En arrivant à Porte joie, nous trouvions M. Renault assis sur les marches du perron. Il avait eu le temps de se chan­ger, de prendre son chien avec lui et de traverser la Seine. Ils repartaient ensemble à Herqueville jusqu'au soir.

Cette collaboration si étroite se teintait je crois d'une cer­taine complicité. Ils redevenaient les deux très jeunes gens, de vingt-deux et seize ans, qU'ils étaient à leurs débuts.

Malgré une certaine distance due à la hiérarchie, qui exis­tait de leurs relations, M. Renault a été certainement le meil­leur ami de mon père.

L'usine a apporté beaucoup de joies et de fiertés à mon père, mais aussi bien des moments de soucis et de chagrin.

* **Extraits de données**

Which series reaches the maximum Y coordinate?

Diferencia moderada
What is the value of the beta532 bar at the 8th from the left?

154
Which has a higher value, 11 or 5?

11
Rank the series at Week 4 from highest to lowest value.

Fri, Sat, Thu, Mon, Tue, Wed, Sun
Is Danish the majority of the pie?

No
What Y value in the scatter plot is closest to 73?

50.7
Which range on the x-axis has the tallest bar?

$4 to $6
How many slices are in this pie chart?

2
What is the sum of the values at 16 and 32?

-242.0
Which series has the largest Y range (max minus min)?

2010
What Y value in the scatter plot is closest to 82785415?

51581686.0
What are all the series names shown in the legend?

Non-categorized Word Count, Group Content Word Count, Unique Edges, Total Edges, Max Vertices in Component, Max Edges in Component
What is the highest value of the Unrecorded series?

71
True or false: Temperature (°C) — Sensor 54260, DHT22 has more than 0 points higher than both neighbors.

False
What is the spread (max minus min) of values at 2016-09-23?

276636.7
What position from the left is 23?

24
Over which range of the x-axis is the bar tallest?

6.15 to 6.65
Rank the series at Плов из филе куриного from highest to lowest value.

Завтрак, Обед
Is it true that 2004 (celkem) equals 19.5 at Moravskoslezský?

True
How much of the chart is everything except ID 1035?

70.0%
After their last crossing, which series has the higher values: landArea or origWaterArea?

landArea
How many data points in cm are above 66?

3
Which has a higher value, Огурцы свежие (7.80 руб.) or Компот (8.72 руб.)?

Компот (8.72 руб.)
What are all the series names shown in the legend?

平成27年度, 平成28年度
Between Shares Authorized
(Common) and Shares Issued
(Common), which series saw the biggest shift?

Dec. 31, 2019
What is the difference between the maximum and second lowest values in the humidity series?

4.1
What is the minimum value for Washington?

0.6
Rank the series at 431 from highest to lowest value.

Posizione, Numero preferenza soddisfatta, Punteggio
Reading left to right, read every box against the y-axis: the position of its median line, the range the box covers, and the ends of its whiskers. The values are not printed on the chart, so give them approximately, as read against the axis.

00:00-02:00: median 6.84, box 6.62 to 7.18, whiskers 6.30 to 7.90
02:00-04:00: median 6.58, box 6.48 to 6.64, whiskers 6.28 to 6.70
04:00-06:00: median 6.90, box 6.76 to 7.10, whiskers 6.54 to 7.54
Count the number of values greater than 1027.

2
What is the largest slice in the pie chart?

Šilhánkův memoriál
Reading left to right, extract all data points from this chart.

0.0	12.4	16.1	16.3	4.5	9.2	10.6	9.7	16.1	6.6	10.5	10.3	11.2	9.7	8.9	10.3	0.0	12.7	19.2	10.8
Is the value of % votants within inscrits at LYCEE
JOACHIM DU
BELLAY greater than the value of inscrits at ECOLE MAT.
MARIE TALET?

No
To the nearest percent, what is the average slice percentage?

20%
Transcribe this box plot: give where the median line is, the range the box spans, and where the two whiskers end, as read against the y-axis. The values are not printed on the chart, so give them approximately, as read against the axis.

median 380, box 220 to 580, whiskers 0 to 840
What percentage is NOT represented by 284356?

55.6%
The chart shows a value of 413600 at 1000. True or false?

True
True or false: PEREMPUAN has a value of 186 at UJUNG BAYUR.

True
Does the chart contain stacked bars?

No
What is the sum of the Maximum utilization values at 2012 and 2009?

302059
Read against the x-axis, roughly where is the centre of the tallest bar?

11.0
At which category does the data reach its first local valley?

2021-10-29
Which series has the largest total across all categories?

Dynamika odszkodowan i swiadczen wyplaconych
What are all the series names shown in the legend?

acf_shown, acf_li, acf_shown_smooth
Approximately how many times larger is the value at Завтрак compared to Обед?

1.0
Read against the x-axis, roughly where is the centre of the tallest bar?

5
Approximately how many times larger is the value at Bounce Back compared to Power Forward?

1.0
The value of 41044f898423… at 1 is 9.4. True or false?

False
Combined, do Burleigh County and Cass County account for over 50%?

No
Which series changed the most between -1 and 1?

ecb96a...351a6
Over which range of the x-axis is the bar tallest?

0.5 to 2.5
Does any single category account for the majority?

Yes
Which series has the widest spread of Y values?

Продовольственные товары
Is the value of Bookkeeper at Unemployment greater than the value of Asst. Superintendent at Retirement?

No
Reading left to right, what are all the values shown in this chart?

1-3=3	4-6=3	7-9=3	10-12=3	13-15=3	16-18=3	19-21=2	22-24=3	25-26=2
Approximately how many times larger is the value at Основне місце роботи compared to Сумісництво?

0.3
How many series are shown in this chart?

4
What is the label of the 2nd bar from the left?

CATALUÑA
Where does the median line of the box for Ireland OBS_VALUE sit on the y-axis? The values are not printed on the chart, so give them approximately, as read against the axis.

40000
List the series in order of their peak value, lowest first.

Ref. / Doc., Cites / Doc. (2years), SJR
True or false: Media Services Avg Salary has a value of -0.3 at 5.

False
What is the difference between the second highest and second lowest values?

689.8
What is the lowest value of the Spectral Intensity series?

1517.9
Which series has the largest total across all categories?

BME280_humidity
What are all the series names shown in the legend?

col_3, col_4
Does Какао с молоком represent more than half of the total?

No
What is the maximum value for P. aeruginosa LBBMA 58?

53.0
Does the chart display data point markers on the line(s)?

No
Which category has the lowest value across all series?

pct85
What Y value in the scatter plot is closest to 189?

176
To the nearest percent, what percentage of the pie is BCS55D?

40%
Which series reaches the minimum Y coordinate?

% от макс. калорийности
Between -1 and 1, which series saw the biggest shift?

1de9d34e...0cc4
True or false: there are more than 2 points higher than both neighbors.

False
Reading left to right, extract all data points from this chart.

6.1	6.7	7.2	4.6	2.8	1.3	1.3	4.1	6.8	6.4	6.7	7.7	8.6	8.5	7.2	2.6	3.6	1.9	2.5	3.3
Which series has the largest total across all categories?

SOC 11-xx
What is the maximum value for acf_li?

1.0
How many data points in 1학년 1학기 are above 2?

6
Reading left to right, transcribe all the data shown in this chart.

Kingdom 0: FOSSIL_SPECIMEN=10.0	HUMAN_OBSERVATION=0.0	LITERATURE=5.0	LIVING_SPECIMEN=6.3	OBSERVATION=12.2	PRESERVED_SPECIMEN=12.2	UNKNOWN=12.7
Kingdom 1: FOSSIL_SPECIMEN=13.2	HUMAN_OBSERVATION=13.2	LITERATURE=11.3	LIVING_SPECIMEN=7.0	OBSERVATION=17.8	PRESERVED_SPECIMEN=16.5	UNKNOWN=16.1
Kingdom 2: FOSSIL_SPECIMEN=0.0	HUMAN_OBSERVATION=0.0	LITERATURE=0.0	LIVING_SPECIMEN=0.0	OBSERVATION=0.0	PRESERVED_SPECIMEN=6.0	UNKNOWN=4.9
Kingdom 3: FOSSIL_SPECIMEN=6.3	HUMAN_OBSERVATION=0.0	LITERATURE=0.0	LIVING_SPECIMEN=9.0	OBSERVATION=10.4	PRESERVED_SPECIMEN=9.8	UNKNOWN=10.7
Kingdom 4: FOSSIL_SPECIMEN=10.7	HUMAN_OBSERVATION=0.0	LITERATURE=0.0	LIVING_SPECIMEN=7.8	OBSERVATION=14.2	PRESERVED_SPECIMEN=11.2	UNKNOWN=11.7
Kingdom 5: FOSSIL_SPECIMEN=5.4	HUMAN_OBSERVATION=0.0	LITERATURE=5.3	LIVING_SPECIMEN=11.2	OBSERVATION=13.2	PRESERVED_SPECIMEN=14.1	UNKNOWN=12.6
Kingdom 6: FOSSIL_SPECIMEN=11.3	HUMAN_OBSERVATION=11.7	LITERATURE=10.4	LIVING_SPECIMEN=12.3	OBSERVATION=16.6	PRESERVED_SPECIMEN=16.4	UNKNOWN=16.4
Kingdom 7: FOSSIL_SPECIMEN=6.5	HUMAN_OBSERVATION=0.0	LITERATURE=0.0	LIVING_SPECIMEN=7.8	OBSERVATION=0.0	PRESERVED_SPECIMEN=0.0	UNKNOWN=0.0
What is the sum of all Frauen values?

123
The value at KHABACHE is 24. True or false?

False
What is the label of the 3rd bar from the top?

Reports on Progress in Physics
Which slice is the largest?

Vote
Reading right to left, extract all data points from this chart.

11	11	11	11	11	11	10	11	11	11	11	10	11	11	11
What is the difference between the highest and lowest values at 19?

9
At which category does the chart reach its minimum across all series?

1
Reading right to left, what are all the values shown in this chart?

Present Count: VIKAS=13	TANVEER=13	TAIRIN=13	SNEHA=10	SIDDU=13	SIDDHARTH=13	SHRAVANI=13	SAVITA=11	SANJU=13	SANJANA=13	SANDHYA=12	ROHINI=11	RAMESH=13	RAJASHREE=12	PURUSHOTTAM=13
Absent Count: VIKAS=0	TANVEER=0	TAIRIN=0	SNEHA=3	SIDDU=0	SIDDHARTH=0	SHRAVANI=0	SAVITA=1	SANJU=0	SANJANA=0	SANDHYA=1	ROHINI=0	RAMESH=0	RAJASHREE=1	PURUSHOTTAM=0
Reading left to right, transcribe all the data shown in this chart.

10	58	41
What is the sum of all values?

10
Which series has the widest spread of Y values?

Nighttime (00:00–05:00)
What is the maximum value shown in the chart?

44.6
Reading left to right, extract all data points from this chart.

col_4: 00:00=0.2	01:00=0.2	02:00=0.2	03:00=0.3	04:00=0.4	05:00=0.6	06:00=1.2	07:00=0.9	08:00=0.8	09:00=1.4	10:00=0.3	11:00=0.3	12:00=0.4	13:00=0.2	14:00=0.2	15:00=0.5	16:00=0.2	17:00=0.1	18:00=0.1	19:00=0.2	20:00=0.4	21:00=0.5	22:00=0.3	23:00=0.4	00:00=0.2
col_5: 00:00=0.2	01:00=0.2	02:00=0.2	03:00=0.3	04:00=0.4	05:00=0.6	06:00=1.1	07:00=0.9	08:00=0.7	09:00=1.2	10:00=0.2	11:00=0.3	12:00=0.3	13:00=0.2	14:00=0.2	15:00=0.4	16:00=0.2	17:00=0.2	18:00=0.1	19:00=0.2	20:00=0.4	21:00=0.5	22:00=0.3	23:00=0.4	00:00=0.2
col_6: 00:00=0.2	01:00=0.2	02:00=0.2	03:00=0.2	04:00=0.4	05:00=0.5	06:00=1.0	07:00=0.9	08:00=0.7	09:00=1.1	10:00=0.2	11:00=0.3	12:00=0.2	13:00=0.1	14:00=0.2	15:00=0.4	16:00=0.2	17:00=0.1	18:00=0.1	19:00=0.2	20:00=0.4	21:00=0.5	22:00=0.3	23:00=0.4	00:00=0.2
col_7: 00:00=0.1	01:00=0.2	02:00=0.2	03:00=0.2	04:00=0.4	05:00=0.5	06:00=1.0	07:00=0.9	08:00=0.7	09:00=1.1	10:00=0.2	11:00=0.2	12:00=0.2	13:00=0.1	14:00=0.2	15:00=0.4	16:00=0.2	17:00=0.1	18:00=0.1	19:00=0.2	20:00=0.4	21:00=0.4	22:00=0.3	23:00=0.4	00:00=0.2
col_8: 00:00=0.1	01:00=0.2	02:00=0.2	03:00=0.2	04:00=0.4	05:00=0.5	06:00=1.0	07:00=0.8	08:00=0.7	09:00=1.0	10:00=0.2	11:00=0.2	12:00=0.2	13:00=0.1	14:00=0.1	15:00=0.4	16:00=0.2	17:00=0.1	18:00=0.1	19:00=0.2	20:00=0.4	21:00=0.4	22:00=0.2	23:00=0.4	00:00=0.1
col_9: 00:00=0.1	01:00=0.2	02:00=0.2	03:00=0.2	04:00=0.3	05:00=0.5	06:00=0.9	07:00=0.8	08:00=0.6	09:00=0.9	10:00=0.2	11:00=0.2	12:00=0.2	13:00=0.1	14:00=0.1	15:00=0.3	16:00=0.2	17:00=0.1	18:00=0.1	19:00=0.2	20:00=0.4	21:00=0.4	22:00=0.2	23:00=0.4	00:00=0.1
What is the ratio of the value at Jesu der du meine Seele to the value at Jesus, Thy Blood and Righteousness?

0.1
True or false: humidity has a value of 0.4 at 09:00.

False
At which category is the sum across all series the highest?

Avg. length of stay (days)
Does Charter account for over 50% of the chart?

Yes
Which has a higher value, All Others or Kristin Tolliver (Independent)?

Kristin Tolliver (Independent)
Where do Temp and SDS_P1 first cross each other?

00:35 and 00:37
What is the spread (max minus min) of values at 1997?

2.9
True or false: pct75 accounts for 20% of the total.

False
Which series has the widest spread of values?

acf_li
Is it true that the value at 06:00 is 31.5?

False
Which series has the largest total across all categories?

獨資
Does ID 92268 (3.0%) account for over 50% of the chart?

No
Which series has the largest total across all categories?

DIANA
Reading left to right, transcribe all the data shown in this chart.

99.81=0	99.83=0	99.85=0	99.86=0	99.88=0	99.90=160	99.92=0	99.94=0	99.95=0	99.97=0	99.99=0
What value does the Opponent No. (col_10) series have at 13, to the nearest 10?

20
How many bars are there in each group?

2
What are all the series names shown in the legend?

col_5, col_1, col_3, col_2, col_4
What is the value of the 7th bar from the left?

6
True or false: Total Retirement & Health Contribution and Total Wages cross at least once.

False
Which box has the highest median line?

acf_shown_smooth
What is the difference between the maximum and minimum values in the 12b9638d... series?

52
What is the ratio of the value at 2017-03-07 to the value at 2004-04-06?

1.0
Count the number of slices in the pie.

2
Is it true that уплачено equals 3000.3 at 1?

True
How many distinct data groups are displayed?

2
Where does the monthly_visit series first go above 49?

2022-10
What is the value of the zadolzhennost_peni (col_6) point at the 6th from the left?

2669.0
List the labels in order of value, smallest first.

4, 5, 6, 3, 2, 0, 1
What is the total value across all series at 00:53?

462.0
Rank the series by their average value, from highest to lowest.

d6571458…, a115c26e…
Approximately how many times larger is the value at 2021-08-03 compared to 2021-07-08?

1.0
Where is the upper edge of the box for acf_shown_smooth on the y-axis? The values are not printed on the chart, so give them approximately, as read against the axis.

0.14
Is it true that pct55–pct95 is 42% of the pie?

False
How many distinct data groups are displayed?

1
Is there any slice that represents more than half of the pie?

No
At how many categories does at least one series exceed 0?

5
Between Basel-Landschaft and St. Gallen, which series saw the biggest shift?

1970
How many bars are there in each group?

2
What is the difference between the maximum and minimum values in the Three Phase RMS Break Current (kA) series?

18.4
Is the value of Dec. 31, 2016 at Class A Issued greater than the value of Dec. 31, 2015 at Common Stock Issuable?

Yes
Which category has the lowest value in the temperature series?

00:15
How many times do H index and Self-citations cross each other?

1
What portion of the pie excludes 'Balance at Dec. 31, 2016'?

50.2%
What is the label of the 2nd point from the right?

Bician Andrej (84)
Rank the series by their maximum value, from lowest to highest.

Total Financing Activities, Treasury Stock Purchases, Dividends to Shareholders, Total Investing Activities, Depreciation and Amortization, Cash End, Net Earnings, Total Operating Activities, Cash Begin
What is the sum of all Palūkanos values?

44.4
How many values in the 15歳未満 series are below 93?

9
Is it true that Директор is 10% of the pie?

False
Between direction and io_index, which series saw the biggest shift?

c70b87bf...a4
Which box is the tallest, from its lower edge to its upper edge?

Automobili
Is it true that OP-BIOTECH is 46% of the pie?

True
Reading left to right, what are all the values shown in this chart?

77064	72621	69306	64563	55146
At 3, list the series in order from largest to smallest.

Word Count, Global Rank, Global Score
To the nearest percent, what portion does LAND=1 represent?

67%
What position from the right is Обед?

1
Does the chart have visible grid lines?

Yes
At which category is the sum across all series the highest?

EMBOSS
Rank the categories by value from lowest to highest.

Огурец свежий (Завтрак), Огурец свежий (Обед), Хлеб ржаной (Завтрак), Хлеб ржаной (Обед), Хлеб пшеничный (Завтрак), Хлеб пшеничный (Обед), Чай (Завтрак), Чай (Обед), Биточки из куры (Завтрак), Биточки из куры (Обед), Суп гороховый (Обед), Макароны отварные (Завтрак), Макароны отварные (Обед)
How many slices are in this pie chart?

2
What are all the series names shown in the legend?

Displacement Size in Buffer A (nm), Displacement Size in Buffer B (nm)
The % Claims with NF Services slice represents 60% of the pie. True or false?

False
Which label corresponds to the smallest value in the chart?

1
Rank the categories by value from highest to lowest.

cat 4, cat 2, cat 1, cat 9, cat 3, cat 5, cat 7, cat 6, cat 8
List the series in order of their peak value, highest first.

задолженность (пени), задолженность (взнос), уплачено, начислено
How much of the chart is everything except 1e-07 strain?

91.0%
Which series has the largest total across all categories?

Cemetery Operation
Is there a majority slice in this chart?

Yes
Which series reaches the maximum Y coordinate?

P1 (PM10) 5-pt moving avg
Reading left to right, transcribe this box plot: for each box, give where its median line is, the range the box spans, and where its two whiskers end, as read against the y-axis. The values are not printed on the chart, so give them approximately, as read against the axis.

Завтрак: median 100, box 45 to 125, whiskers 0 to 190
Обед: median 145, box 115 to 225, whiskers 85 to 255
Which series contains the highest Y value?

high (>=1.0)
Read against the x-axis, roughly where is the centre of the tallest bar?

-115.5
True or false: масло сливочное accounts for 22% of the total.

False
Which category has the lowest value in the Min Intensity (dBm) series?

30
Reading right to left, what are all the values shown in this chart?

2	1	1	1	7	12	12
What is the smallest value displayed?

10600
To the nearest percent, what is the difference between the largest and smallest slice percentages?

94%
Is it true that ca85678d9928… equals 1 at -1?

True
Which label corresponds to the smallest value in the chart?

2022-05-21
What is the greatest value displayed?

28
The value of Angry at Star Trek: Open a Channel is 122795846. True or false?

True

* **Consignes**
1. Selon le texte de lecture, d'où venait la distance entre M. Renault et le père de la personne qui raconte ? Répondez en une à trois phrases.
2. Dans le texte de lecture, où M. Renault et le père repartaient-ils ensemble jusqu'au soir ?
3. Extrayez du texte de lecture le passage compris entre « En arrivant à » et « et de chagrin. », ces mots inclus.
Les données ne sont pas utiles pour répondre.

* **Corrigé des exercices**
1. Cette distance était due à la hiérarchie. Malgré elle, M. Renault a été certainement le meilleur ami de ce père.

2. À Herqueville.

3.
En arrivant à Porte joie, nous trouvions M. Renault assis sur les marches du perron. Il avait eu le temps de se chan­ger, de prendre son chien avec lui et de traverser la Seine. Ils repartaient ensemble à Herqueville jusqu'au soir.

Cette collaboration si étroite se teintait je crois d'une cer­taine complicité. Ils redevenaient les deux très jeunes gens, de vingt-deux et seize ans, qU'ils étaient à leurs débuts.

Malgré une certaine distance due à la hiérarchie, qui exis­tait de leurs relations, M. Renault a été certainement le meil­leur ami de mon père.

L'usine a apporté beaucoup de joies et de fiertés à mon père, mais aussi bien des moments de soucis et de chagrin.